Man for all seasons

Baltimore Glimpses


CITY COUNCIL President Mary Pat Clarke's proposal to raise council members' salaries by a whopping 24 percent lasted about a week before she withdrew it. It wasn't exactly a propitious time, what with city employees facing wage freezes and layoffs. Besides, Clarke lacks a floor leader with flair and the ability to sell the Brooklyn Bridge. She lacks a leader like Solomon ("Sol") Liss.

From 1955 to 1963, Liss was the City Council's heavy -- figuratively and literally. He weighed 300 pounds (though he actually dared to appear in a dancer's tutu, performing in the Swan Lake ballet) and laced his speeches with Yiddish jokes -- "things can be said in Yiddish that can't be said in any other language," he said -- and stories from the literature of 20 countries and both testaments of the Bible, not to mention jokes about fat people.
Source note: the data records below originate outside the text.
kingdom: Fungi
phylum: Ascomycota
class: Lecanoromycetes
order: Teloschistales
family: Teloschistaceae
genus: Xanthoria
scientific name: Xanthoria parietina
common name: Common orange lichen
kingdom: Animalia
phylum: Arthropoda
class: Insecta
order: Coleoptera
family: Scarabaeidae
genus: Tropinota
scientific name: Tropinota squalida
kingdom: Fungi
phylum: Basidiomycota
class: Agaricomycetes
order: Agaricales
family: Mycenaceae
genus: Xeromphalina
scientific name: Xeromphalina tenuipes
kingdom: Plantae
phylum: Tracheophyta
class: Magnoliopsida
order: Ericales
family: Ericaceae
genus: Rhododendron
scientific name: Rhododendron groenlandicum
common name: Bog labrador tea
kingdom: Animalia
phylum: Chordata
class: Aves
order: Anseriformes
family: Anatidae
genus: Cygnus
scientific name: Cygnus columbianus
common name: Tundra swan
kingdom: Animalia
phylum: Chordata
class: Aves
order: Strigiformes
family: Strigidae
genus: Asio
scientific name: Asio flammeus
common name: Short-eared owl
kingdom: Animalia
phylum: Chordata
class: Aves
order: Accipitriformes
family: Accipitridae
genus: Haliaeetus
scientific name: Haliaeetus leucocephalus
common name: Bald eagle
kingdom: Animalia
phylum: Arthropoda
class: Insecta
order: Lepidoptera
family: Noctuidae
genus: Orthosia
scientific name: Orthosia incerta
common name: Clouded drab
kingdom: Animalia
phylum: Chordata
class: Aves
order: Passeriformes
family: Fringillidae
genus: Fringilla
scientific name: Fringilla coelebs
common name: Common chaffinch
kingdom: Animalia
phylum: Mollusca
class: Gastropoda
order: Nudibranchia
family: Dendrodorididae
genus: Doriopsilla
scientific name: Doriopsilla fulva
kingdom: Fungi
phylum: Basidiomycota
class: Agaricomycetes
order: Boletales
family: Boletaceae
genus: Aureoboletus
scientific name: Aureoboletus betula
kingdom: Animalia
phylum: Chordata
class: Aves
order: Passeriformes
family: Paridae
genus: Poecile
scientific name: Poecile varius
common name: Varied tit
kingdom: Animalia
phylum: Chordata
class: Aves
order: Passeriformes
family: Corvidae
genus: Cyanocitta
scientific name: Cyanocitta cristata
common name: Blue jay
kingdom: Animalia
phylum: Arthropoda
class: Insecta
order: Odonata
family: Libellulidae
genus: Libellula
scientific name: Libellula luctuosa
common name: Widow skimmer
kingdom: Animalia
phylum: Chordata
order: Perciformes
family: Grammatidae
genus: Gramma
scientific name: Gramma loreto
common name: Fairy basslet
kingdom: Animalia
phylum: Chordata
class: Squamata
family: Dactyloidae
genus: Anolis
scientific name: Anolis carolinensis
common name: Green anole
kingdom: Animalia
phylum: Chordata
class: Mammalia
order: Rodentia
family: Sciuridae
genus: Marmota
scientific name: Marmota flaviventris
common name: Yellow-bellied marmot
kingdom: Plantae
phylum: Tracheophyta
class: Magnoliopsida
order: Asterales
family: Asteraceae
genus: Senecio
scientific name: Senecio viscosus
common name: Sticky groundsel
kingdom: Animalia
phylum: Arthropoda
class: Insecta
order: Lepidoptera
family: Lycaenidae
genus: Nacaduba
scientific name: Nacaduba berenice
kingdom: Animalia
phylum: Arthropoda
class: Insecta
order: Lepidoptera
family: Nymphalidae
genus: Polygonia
He was public servant, Thespian, opera singer and raconteur. Commenting on his own oratorical skills, Liss said, "Even if I do say so myself -- as I should not -- the Almighty on high has blessed me with a clear, strong tenor voice." He enlivened the council's deliberations and enjoyed citywide popularity as few council members before or since.

In his first council term, Liss opposed a proposed bill that would have banned short skirts on women in Baltimore, lest they distract male motorists. "This would deprive the city of the beauty it needs," Liss said, suggesting instead that blinders be provided to male drivers unable to keep their eyes on the road.

Then there was Liss' famous debate with Council Peter G. Angelos on the night of May 21, 1959. Patronage was the issue. Though Liss was going to lose, he was fighting a move to strip the Jack Pollack forces (of which he was one) of patronage privileges. Angelos, at 29 the youngest councilman in history and at 5 feet 5 inches one of its shortest, was Liss' adversary.

"It was clear," a report of the confrontation noted, "that Mr. Angelos, with his terrier-like nips, and Mr. Liss, with his bulldog-like glowering, were in dead earnest."

When the Liss name came on the roll call, he slowly raised his 300-pound frame to a standing position and declared: "Perhaps neophytes would not yet be aware of the long tradition in the council that each district delegation gets patronage. I advise the councilman that he who lives by the sword dies by the sword."

Minutes later Angelos the terrier nipped back: "How appropriate it is that those who live by the sword during the past four years are now dying by it today."

Liss looked as though he had been stabbed. "I am quite a sizable dragon," he replied, "and I would like to admonish the new councilman that he is too small to be a St. George to accomplish my demise. I expect to be here after he is gone."

After his council terms and a stint as chairman of the state Public Service Commission, Liss was appointed to the Supreme Bench and later to the Court of Special Appeals. He died in 1988. One of his first cases on the Supreme Bench involved the underground film maker John Waters and four of his cohorts, who were charged with shooting a nude scene in the woods near Johns Hopkins University. Liss dismissed the charges with a 12-line poem, which began:

Old Baltimore is in a spin

Because of Isherwood's [the alleged flasher's] display of skin.

She cannot bear the shame and cracks

Brought on by showing the 'bare' facts.

Now that's the genius Clarke needs if she wants to push across a big council raise during these hard times!